## [WHAT YOU HAVE TO DO]
Drop the pictures, then repeat every record exactly as it stands.

* * * * * * *

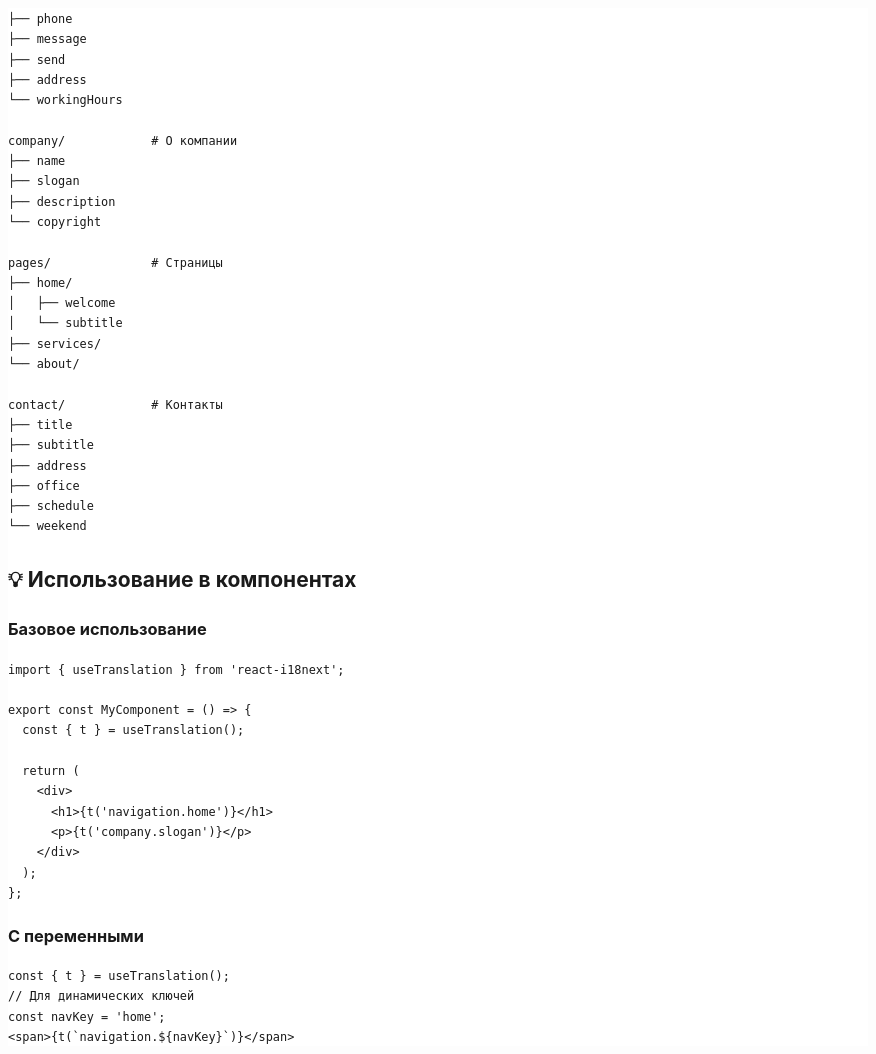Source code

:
 ```
├── phone
├── message
├── send
├── address
└── workingHours

company/            # О компании
├── name
├── slogan
├── description
└── copyright

pages/              # Страницы
├── home/
│   ├── welcome
│   └── subtitle
├── services/
└── about/

contact/            # Контакты
├── title
├── subtitle
├── address
├── office
├── schedule
└── weekend
```

## 💡 Использование в компонентах

### Базовое использование
```tsx
import { useTranslation } from 'react-i18next';

export const MyComponent = () => {
  const { t } = useTranslation();
  
  return (
    <div>
      <h1>{t('navigation.home')}</h1>
      <p>{t('company.slogan')}</p>
    </div>
  );
};
```

### С переменными
```tsx
const { t } = useTranslation();
// Для динамических ключей
const navKey = 'home';
<span>{t(`navigation.${navKey}`)}</span>
```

* * * * * * *

## [SOLUTION FOR THIS EXERCISE]
Source code

:
 ```
├── phone
├── message
├── send
├── address
└── workingHours

company/            # О компании
├── name
├── slogan
├── description
└── copyright

pages/              # Страницы
├── home/
│   ├── welcome
│   └── subtitle
├── services/
└── about/

contact/            # Контакты
├── title
├── subtitle
├── address
├── office
├── schedule
└── weekend
```

## 💡 Использование в компонентах

### Базовое использование
```tsx
import { useTranslation } from 'react-i18next';

export const MyComponent = () => {
  const { t } = useTranslation();
  
  return (
    <div>
      <h1>{t('navigation.home')}</h1>
      <p>{t('company.slogan')}</p>
    </div>
  );
};
```

### С переменными
```tsx
const { t } = useTranslation();
// Для динамических ключей
const navKey = 'home';
<span>{t(`navigation.${navKey}`)}</span>
```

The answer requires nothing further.